Two ways to do that. One is the good old non-threatening educational thing. Conferences, workshops, publications, sample files, and so on. (Catching up to these issues in library school would help. If UW-SLIS is any indication, though, there’s considerable distance to go there.) Unfortunately, I guarantee you that the worst offenders will pay zero attention to these. I absolutely guarantee it.

There is nothing to do with such people except embarrass them. What’s more, the sooner you do it, the better. This actually militates against an accept-everything approach. Bad markup creators are like puppies; if you don’t catch ‘em in the act and whack their noses, they don’t clue in.

Fortunately, an aggregator has a few sticks available. The first one is obvious: don’t accept crap content. Now, “crap content” depends on one’s perspective, so it’ll be a bit of a chore setting the rejection/acceptance threshold to the right place. Even so, the principle is clear enough.

The second one is public humiliation. Again, the definition of “public” may vary — but we all like to be competent, so when an aggregator says “Podunk U’s metadata is garbage” louder than a whisper, Podunk U is likely to sit up and take notice.

Neither of these is any use, however, without accompanying availability of training, education, and consultation.

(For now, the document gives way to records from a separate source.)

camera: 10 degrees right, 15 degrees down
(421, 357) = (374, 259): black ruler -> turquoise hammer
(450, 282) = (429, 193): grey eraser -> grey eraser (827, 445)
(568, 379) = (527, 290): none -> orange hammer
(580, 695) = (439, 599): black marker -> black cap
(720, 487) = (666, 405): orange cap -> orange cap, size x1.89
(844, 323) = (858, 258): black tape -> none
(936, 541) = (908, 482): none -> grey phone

That’s unpalatable, no question, but it’s the truth. If well-intentioned people can’t even learn to do things right owing to lack of resources, well… watch me nail up the OEBPS as a Stern Warning.

I wonder whether some of the aggregator builders thought their results would end up something like OCLC’s WorldCat (a vast and surprisingly accurate union catalogue contributed to by thousands of libraries and librarians). Not possible, I’m afraid. WorldCat is fact-checked by its users, themselves librarians. Librarians will indeed use metadata aggregators (and should be able and encouraged to leave feedback!), but there just aren’t going to be enough qualified eyes hitting each entry for that to suffice as an error-checking mechanism; finding aids get a lot less use than catalogue entries. Like it or not, the aggregator owners must stand up and take some responsibility.

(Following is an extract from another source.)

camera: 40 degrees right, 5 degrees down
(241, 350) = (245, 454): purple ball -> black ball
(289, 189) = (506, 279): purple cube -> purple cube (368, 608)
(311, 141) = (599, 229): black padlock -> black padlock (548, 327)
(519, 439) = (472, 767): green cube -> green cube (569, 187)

So, all this said, what do I think I would do, if I ran a metadata aggregator?

I think I would build a three-tier database. Everything spidered lands in a staging area and gets some kind of once-over. Stuff from people with a history of good production may only be mechanically checked before hitting the top tier of the database. Problematic stuff may make it into the lower tier, may be rejected altogether — either way, notification is immediately sent to the source, along with an offer of help. Stuff from new providers gets checked pretty intensively. A top-tier metadata provider can be demoted if quality declines, and obviously lower-tier providers who clean up their act can be promoted.

How users see this is up to the aggregator, but if it was my aggregator, ordinary users would only see the top tier. If the entire corpus, including garbage, is available to users, that removes a major incentive for metadata providers to fix problems. I would be tempted to bury a whole-database search somewhere remote, however.

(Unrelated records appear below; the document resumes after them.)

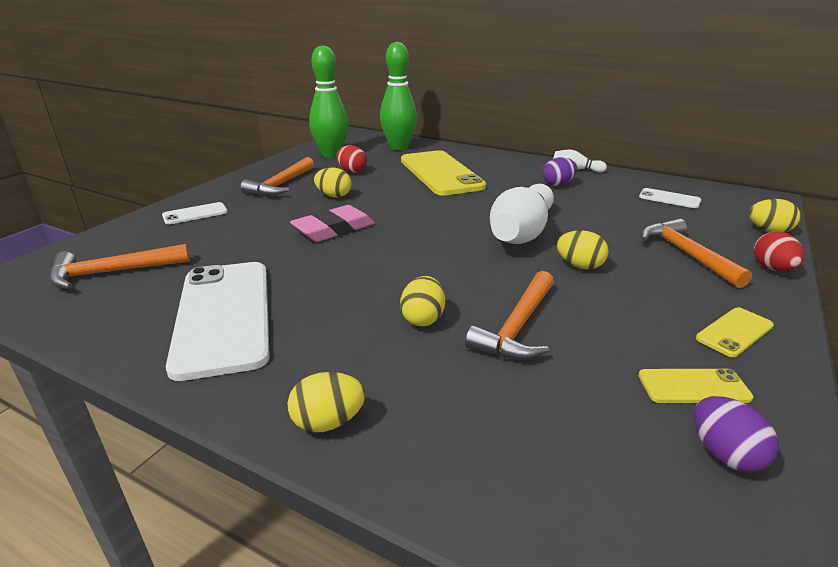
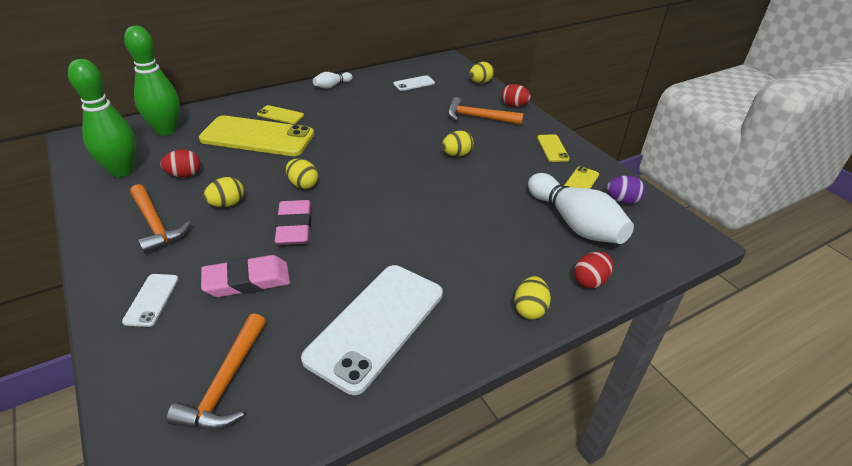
camera: 60 degrees left, 10 degrees up
(224, 316) = (376, 325): white phone -> white phone turned 75 degrees counterclockwise
(243, 237) = (247, 281): none -> pink eraser
(423, 319) = (460, 235): yellow egg -> yellow egg (303, 184)
(448, 472) = (590, 281): none -> red egg
(487, 169) = (280, 115): none -> yellow phone
(517, 326) = (497, 206): orange hammer -> none
(521, 232) = (396, 152): white bowling pin -> white bowling pin (575, 223)
(558, 184) = (345, 104): purple egg -> none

I would build a training program and lots of documentation, probably at least in part online. I would love these things, keep them up-to-date, and make sure lots of my staff knew how to write documentation and train.

But that’s me, and I’ve never, ever, ever done this or anything like it, so what do I know?

All this worry over metadata quality has implications for the Semantic Web too, incidentally. If an RDF spider accepts uncritically whatever it’s handed, muddying the waters becomes trivially easy. There’s lots of handwaving about reification creating trust metrics and authority, but to my eye it’s just handwaving — I can fake the reification dead easily (”Leigh Dodds said this! Really!”) and the only way to stop me is to peer outside the RDF. I think some of the trust-metric handwaving tries to address this issue, but again… show me something that isn’t handwaving and maybe I’ll play along.